Actually, it always seemed like quite an intense episode to put before a multi-part story. I didn't watch it in order properly until I knew the whole season ('CITY OF STONE' aired at the beginning of the season here in two back-to-back weekends: accompanied with some stunning preview adverts of Demona blasting the stone humans).

Just one reply:

You said…
"But the gate stays open long enough for him to go with. Did it ever occur to her to go somewhen else other than 994? I guess part of it could be chalked up to dim memory. It was over a thousand years ago. And Demona lived through that 1000 years. Even for a very significant event in her life, it must still be very hazy."

Apart from the shock factor of the castle still burning (in this episode) and Goliath in stone, I think this would have meant most to Demona. But another possible explanation is in your outline:
"But choosing requires incredible concentration. Otherwise, the chooser's emotional or mental whim of the moment may cause the gate to drop everyone off at Burger King instead of Fort Knox."

Seeing as how Demona claims to have a clear memory of Goliath's 'inspirational' presumably this is the thought that would have dragged her to 994.

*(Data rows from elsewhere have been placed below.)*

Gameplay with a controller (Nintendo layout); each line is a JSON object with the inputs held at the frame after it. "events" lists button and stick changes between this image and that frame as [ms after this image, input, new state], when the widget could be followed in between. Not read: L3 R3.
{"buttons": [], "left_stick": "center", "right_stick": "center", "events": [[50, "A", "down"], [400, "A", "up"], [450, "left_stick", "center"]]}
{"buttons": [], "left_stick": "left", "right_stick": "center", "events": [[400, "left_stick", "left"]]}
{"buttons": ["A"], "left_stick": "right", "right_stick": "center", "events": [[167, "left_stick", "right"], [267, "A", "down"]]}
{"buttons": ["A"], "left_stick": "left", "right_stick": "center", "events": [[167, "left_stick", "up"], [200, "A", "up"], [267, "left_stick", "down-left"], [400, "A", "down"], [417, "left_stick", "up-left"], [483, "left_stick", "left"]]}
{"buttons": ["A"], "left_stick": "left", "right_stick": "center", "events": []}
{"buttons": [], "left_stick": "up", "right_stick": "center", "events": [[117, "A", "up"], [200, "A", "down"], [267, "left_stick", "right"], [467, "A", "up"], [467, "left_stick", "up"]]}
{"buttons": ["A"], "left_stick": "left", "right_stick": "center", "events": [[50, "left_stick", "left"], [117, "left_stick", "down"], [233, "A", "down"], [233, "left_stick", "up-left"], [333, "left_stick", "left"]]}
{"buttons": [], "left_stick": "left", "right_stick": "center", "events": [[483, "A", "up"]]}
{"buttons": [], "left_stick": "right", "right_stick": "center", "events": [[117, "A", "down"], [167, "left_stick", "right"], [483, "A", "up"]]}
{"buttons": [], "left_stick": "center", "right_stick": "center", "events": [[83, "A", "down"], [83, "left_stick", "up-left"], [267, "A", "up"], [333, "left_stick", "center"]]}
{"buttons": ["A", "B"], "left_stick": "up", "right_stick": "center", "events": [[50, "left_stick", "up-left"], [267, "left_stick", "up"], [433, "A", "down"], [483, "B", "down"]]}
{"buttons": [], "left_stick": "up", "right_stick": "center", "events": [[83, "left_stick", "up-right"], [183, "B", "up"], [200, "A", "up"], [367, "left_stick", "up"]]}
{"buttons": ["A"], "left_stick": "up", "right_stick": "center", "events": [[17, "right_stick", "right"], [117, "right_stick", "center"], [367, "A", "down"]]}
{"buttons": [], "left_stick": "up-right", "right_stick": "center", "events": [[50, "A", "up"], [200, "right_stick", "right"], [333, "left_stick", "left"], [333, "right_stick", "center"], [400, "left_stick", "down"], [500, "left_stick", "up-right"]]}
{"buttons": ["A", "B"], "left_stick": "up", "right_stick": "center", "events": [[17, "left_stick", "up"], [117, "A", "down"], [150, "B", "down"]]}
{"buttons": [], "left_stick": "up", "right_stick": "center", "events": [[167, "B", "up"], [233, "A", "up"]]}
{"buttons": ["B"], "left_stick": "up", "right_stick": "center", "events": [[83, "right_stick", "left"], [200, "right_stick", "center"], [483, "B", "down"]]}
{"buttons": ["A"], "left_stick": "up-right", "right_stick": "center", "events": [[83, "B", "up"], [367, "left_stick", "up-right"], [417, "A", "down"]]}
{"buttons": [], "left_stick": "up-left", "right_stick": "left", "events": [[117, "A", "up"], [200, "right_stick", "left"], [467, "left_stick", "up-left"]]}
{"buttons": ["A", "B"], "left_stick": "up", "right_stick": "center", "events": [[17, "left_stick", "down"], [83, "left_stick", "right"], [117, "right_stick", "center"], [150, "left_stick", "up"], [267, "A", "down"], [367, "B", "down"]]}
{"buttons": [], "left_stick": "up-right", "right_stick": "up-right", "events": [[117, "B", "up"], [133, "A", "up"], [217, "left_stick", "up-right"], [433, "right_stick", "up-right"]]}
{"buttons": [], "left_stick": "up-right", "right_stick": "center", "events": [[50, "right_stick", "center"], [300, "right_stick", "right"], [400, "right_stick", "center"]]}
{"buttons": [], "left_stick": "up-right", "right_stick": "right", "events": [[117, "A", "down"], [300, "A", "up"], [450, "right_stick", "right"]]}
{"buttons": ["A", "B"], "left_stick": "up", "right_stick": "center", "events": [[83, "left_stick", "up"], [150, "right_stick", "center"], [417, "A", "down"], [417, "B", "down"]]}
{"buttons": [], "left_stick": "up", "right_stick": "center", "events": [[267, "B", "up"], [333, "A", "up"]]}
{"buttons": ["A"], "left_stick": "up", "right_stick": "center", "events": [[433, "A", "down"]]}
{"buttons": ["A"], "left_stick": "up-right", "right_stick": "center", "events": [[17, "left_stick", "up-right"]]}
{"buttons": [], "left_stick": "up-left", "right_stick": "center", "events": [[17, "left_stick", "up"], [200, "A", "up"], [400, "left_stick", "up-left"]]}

I really like your explanation of the Gate's changing size as being due to its 'time valve' function. Was this something you ever planned to develop or at least mention out loud in the series? I guess we'd get some hints from what you've told us about 'TIMEDANCER' so far.

Greg responds...

I LIKE you're explanation for Demona's choice A LOT. THANKS!

As for the timestream steam valve theory, it would get some real play in TimeDancer for sure.